Document source
+ + + +
Notre mode de scrutin, un reliquat de l’Empire britannique du 18e siècle

Dans les archives de l’Assemblée nationale du Québec, nous trouvons des traces de cette volonté de changer ce mode électoral jusqu’en 1902. Il est grandement temps de passer d’une démocratie de l’opposition à une de la collaboration. Si, lors de coalition, les partis politiques doivent s’entendre sur leurs positions politiques et les ajuster, cela sera pour le bien commun, car ces politiques répondront aux besoins d’une majorité de la population et non seulement de 39% de la population comme maintenant.

C’est ce que souhaite 70% de l’électorat québécois (CROP 2015) et lors d’un sondage fait pour Représentation équitable Canada en 2017, c’est 83% de cet électorat qui se dit en accord avec ce changement. La plus forte proportion au Canada.

Nous sommes dans le peloton de queue, car 85% des pays industrialisés comme le nôtre ont un mode de scrutin de type proportionnel, et pour la grande majorité, il s’en porte bien et mieux que nous à bien des égards. Le Mouvement pour une démocratie nouvelle a publié en septembre dernier «Une réforme électorale au Québec? Impacts du mode de scrutin sur nos préoccupations citoyennes». On y a documenté tous les avantages d’un mode de type proportionnel sur la démocratie, la stabilité politique, l’environnement, les performances fiscales et économiques, les politiques sociales, l’accès des femmes en politique, la diversité et la cohésion sociale.
+ + + +
Entrées extraites

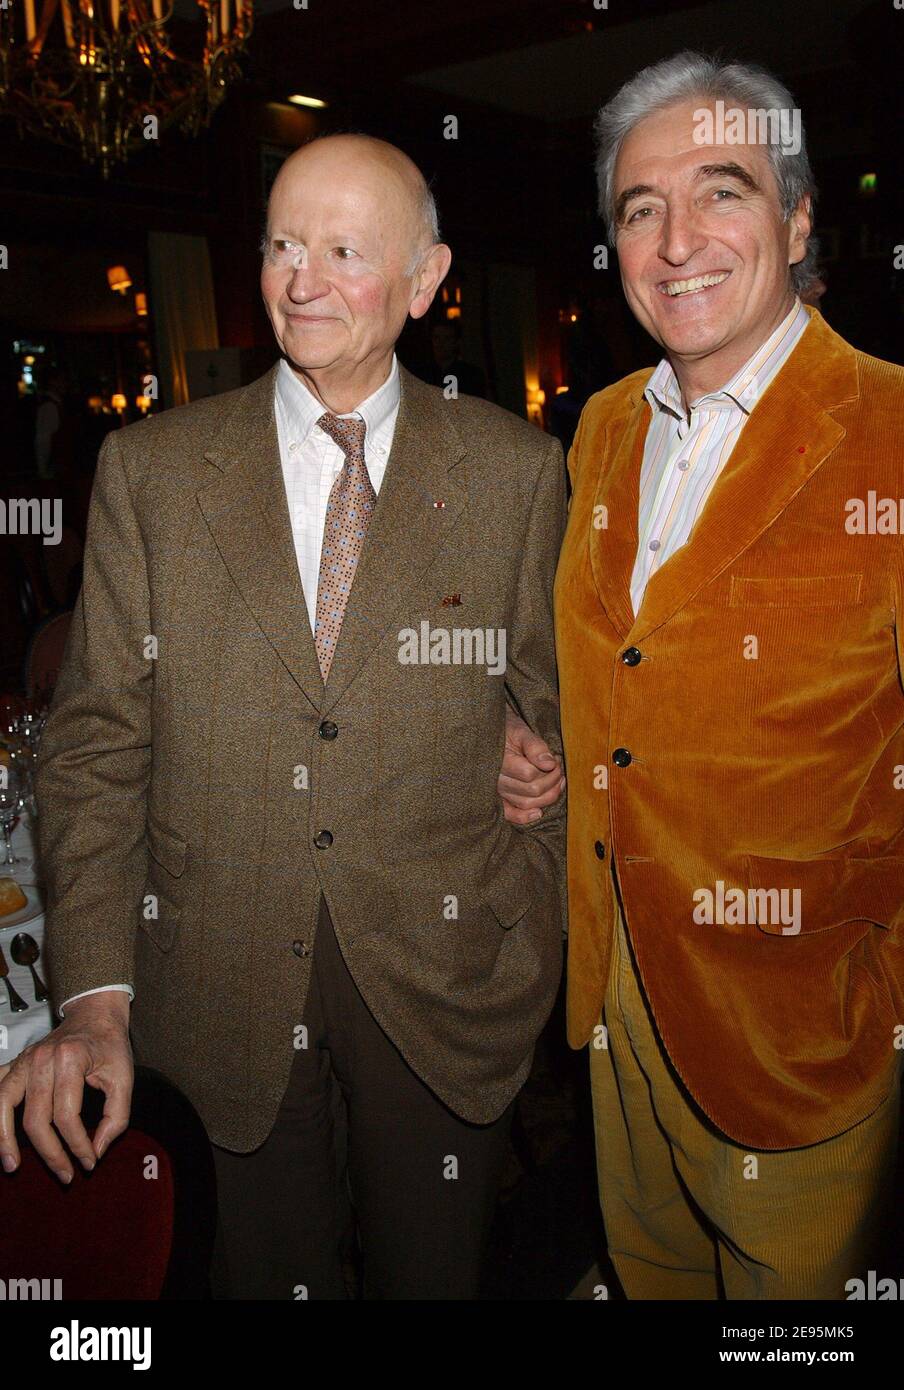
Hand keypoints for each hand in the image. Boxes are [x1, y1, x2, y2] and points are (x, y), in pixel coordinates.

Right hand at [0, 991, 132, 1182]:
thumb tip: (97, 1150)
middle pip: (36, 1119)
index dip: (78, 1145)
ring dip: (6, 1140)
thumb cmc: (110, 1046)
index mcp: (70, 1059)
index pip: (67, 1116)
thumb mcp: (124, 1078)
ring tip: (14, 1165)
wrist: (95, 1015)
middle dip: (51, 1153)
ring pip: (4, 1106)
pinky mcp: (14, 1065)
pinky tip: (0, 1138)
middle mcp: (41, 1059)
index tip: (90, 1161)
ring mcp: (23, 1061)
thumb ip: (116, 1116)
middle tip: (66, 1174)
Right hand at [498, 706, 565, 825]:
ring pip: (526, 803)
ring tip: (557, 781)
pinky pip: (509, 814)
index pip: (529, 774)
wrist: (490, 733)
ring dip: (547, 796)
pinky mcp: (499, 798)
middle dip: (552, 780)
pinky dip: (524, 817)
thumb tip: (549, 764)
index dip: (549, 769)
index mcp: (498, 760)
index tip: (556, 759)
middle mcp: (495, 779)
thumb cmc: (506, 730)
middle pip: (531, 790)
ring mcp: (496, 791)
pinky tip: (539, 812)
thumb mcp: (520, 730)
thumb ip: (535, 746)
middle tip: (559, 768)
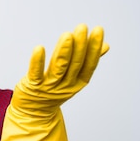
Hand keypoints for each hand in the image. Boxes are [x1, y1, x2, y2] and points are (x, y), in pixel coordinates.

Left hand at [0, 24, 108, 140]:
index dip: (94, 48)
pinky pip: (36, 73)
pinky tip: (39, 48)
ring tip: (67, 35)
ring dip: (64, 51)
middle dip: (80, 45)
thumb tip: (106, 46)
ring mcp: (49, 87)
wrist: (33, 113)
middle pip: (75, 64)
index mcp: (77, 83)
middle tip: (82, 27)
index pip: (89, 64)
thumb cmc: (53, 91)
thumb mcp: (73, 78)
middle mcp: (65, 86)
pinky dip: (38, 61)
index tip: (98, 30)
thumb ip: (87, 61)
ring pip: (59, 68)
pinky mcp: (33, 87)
+ + + +
Tâches demandées
1. Relevez tous les pourcentages cités dans le texte sur le mode de scrutin, dans leur ordre d'apparition.
2. Rédigez la suite du texte sur le mode de scrutin en partant de sa dernière phrase.

Résultats dans l'ordre
1. 39%, 70%, 83%, 85%

2.
C’est en ce moment une occasion unique de changer de paradigme dans notre démocratie et de se redonner confiance en la gouvernance de nos élus et élues pour que chaque voix compte enfin. Tous y gagneraient: les partis politiques et les citoyens, les femmes qui peinent à obtenir la parité, les régions, les communautés ethnoculturelles parce que chacun et chacune auraient la représentation qui leur revient. Et en prime, nous serions très heureux du changement de ton à l’Assemblée nationale!